**Task objective**
What lines of the data hold the string "Energy"? Pull each one out.

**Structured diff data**
********
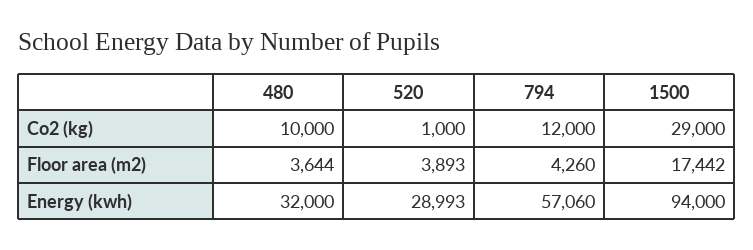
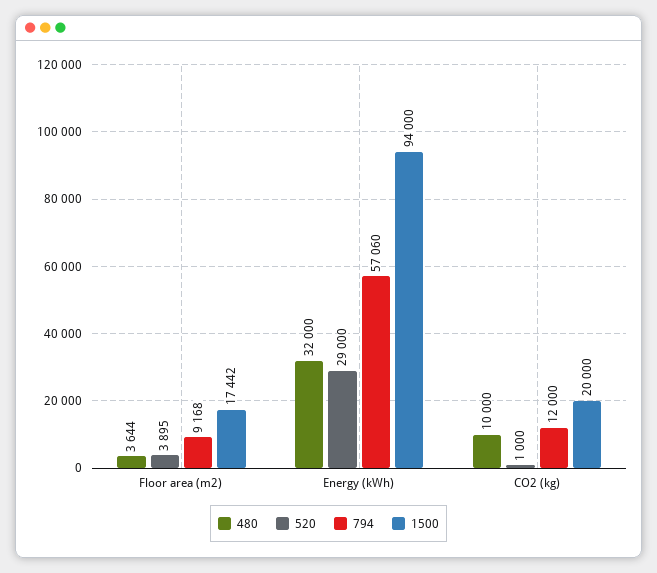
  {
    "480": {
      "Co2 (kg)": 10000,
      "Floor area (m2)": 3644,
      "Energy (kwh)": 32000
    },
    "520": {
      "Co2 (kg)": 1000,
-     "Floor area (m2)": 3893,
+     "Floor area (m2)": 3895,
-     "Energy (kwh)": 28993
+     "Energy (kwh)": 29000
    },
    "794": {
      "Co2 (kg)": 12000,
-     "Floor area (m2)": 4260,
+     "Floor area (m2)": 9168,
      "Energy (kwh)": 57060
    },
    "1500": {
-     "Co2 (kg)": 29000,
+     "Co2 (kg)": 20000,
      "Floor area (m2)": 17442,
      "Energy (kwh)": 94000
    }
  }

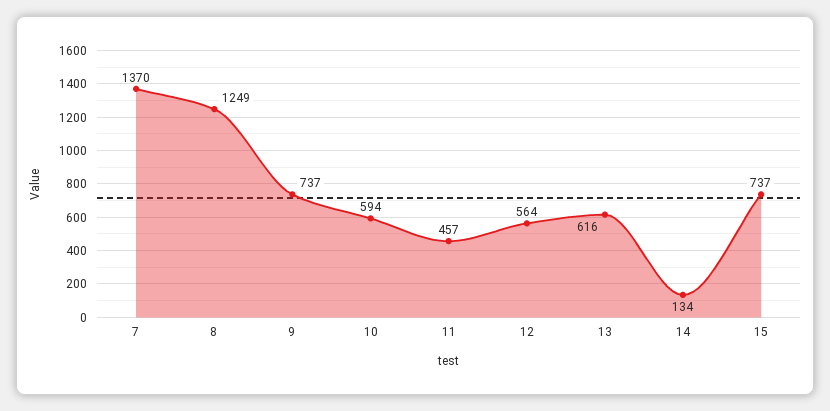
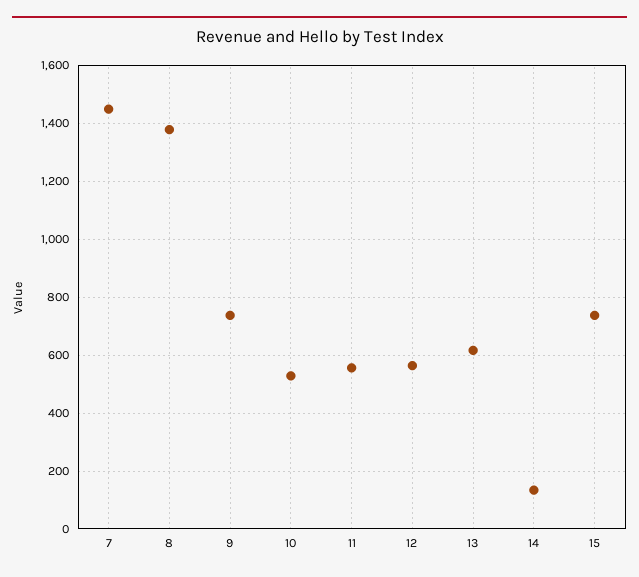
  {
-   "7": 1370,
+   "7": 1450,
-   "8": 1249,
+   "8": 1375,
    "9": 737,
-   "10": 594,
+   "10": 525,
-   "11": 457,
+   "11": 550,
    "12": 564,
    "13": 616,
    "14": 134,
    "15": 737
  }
********
**Solved exercise**
      "Energy (kwh)": 32000
-     "Energy (kwh)": 28993
+     "Energy (kwh)": 29000
      "Energy (kwh)": 57060
      "Energy (kwh)": 94000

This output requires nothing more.